* MATERIAL
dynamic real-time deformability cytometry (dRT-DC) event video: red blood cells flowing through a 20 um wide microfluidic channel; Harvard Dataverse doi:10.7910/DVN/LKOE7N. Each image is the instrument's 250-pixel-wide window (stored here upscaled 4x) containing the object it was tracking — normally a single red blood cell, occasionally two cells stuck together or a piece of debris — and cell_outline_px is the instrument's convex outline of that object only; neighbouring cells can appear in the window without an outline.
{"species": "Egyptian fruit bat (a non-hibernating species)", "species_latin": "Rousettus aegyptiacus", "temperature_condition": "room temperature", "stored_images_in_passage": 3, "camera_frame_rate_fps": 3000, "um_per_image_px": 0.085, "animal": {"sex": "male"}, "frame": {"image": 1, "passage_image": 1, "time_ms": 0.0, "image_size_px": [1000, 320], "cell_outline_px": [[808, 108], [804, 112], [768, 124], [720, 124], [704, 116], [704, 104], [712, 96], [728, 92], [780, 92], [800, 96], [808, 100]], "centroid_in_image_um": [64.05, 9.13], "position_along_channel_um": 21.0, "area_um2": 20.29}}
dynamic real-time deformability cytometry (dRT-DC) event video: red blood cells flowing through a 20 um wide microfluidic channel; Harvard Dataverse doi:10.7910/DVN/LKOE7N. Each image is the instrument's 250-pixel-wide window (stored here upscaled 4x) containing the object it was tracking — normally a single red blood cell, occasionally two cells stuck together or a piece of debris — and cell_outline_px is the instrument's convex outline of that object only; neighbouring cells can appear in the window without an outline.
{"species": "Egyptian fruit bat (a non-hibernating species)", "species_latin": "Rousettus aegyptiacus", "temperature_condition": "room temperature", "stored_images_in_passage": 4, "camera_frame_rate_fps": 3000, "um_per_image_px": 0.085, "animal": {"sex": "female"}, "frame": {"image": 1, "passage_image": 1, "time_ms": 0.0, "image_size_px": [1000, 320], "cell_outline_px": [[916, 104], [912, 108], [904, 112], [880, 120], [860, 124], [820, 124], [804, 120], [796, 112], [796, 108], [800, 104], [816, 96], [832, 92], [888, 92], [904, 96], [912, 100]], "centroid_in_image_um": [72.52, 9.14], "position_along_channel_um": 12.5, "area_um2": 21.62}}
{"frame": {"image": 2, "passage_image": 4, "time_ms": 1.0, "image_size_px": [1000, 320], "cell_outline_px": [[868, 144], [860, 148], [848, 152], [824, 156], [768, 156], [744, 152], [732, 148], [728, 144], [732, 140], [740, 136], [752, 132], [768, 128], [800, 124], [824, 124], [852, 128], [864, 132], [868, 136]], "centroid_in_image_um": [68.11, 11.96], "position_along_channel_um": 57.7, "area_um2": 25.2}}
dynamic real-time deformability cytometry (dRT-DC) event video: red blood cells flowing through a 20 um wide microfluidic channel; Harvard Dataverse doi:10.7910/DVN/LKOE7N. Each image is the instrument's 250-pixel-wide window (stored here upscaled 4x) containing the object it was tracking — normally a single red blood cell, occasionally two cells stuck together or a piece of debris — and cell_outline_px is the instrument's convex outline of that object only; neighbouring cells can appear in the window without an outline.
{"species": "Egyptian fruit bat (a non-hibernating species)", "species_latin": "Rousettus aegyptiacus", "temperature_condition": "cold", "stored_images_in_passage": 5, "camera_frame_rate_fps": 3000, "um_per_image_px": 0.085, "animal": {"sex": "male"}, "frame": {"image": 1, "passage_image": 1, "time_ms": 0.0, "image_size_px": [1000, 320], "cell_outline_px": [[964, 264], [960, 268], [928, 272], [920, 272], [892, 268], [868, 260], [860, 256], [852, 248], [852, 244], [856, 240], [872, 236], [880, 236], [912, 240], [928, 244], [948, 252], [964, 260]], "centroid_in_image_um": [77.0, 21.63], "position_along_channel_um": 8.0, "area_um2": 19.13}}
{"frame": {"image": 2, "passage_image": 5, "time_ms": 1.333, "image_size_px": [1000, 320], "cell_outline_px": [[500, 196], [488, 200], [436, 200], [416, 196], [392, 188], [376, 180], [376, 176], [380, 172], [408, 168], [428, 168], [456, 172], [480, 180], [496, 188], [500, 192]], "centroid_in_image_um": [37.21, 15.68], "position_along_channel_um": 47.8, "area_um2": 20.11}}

* EXERCISE PROMPT
Recopy the whole listing exactly.

* RESPONSE TO THE EXERCISE
dynamic real-time deformability cytometry (dRT-DC) event video: red blood cells flowing through a 20 um wide microfluidic channel; Harvard Dataverse doi:10.7910/DVN/LKOE7N. Each image is the instrument's 250-pixel-wide window (stored here upscaled 4x) containing the object it was tracking — normally a single red blood cell, occasionally two cells stuck together or a piece of debris — and cell_outline_px is the instrument's convex outline of that object only; neighbouring cells can appear in the window without an outline.
{"species": "Egyptian fruit bat (a non-hibernating species)", "species_latin": "Rousettus aegyptiacus", "temperature_condition": "room temperature", "stored_images_in_passage": 3, "camera_frame_rate_fps": 3000, "um_per_image_px": 0.085, "animal": {"sex": "male"}, "frame": {"image": 1, "passage_image": 1, "time_ms": 0.0, "image_size_px": [1000, 320], "cell_outline_px": [[808, 108], [804, 112], [768, 124], [720, 124], [704, 116], [704, 104], [712, 96], [728, 92], [780, 92], [800, 96], [808, 100]], "centroid_in_image_um": [64.05, 9.13], "position_along_channel_um": 21.0, "area_um2": 20.29}}
dynamic real-time deformability cytometry (dRT-DC) event video: red blood cells flowing through a 20 um wide microfluidic channel; Harvard Dataverse doi:10.7910/DVN/LKOE7N. Each image is the instrument's 250-pixel-wide window (stored here upscaled 4x) containing the object it was tracking — normally a single red blood cell, occasionally two cells stuck together or a piece of debris — and cell_outline_px is the instrument's convex outline of that object only; neighbouring cells can appear in the window without an outline.
{"species": "Egyptian fruit bat (a non-hibernating species)", "species_latin": "Rousettus aegyptiacus", "temperature_condition": "room temperature", "stored_images_in_passage": 4, "camera_frame_rate_fps": 3000, "um_per_image_px": 0.085, "animal": {"sex": "female"}, "frame": {"image": 1, "passage_image": 1, "time_ms": 0.0, "image_size_px": [1000, 320], "cell_outline_px": [[916, 104], [912, 108], [904, 112], [880, 120], [860, 124], [820, 124], [804, 120], [796, 112], [796, 108], [800, 104], [816, 96], [832, 92], [888, 92], [904, 96], [912, 100]], "centroid_in_image_um": [72.52, 9.14], "position_along_channel_um": 12.5, "area_um2": 21.62}}
{"frame": {"image": 2, "passage_image": 4, "time_ms": 1.0, "image_size_px": [1000, 320], "cell_outline_px": [[868, 144], [860, 148], [848, 152], [824, 156], [768, 156], [744, 152], [732, 148], [728, 144], [732, 140], [740, 136], [752, 132], [768, 128], [800, 124], [824, 124], [852, 128], [864, 132], [868, 136]], "centroid_in_image_um": [68.11, 11.96], "position_along_channel_um": 57.7, "area_um2": 25.2}}
dynamic real-time deformability cytometry (dRT-DC) event video: red blood cells flowing through a 20 um wide microfluidic channel; Harvard Dataverse doi:10.7910/DVN/LKOE7N. Each image is the instrument's 250-pixel-wide window (stored here upscaled 4x) containing the object it was tracking — normally a single red blood cell, occasionally two cells stuck together or a piece of debris — and cell_outline_px is the instrument's convex outline of that object only; neighbouring cells can appear in the window without an outline.
{"species": "Egyptian fruit bat (a non-hibernating species)", "species_latin": "Rousettus aegyptiacus", "temperature_condition": "cold", "stored_images_in_passage": 5, "camera_frame_rate_fps": 3000, "um_per_image_px": 0.085, "animal": {"sex": "male"}, "frame": {"image": 1, "passage_image": 1, "time_ms": 0.0, "image_size_px": [1000, 320], "cell_outline_px": [[964, 264], [960, 268], [928, 272], [920, 272], [892, 268], [868, 260], [860, 256], [852, 248], [852, 244], [856, 240], [872, 236], [880, 236], [912, 240], [928, 244], [948, 252], [964, 260]], "centroid_in_image_um": [77.0, 21.63], "position_along_channel_um": 8.0, "area_um2": 19.13}}
{"frame": {"image": 2, "passage_image": 5, "time_ms": 1.333, "image_size_px": [1000, 320], "cell_outline_px": [[500, 196], [488, 200], [436, 200], [416, 196], [392, 188], [376, 180], [376, 176], [380, 172], [408, 168], [428, 168], [456, 172], [480, 180], [496, 188], [500, 192]], "centroid_in_image_um": [37.21, 15.68], "position_along_channel_um": 47.8, "area_um2": 20.11}}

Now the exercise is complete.